Posted on 08/21/2003 10:13:24 AM PDT by Weimdog

Cuba blows the whistle on Iranian jamming

By Safa Haeri

The Islamic Republic of Iran might lose one of its very few friends in the world, Cuba, which, according to American officials, has officially informed them that the Iranian embassy in Havana was the source of jamming programs send out by US-based Iranian radio and television stations aimed at mainland Iran.

The jamming related to Telestar-12, a commercial communications satellite orbiting at 15 degrees west, 22,000 miles above the Atlantic, which carries programs by the American government as well as by Iranian radio and television stations based in the US aimed at mainland Iran. The interference began on July 16, coinciding with the start of a new wave of pro-democracy protests led by Iranian students in Tehran against the country's clerical leaders.

At first, it was believed that the Cuban government, acting on demands from Iran's ayatollahs, was jamming the US government and private Persian-language radio and TV broadcasts into Iran, as the stations, based mostly in Los Angeles, had attracted an impressive popularity within Iran.

Satellite-broadcasting experts said at the time that since Tehran could not jam the Telstar-12, due to its stationary position, it made the request for friendly Cuba to do it instead.

But on Wednesday a spokeswoman for the US State Department said that Havana had informed them that the jamming was made by the Iranians in Cuba, using a compound in a suburb of the capital belonging to the Iranian embassy.

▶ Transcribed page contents
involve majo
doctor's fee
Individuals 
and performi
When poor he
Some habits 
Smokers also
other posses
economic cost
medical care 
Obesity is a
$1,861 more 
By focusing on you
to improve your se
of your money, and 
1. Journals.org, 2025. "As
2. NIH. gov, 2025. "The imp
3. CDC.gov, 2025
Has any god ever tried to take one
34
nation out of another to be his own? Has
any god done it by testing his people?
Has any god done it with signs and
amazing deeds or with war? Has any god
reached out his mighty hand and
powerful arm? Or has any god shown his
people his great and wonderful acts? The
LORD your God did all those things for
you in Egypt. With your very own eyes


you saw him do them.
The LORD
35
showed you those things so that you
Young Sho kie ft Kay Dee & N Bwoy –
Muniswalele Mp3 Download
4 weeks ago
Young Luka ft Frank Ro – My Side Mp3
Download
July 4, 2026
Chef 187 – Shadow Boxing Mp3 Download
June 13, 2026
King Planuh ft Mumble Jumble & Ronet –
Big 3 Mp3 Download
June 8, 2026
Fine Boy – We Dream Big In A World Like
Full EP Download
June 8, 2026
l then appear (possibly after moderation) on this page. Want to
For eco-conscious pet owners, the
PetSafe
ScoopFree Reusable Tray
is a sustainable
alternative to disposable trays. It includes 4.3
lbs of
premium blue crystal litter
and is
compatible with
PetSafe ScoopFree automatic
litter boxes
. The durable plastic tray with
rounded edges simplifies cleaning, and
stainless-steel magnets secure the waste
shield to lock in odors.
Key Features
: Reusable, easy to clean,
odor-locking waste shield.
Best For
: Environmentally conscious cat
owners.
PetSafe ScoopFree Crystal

▶ ACTION ITEM
Resume the article on Iranian jamming from Cuba, starting right after its final sentence.

▶ SOLVED EXERCISE
According to a source, the Cubans have now shut down the facility and presented a protest note to the Iranian government in Tehran, and the jamming stopped earlier this month. "Cuba informed us on August 3 that they had located the source of the interference and had taken action to stop it," Jo-Anne Prokopowicz of the State Department said.

"The government of Cuba informed us that the interference was coming from an Iranian diplomatic facility," she said, adding, "We will be following this up with Iran."

After denying that it was responsible for the jamming but pledging to investigate the US complaints in mid-July, Cuba told the US that it had found the source and that it had acted to stop it, she said.

The news surprised many Iranian observers, doubting Cuban leader Fidel Castro's "innocence" in the affair. "Being a fully police state, it is difficult to believe that the Iranians had introduced the sophisticated jamming equipment into Cuba without the knowledge of the Cuban authorities," Dr Shahin Fatemi, a veteran Iranian political analyst, told The Asia Times Online.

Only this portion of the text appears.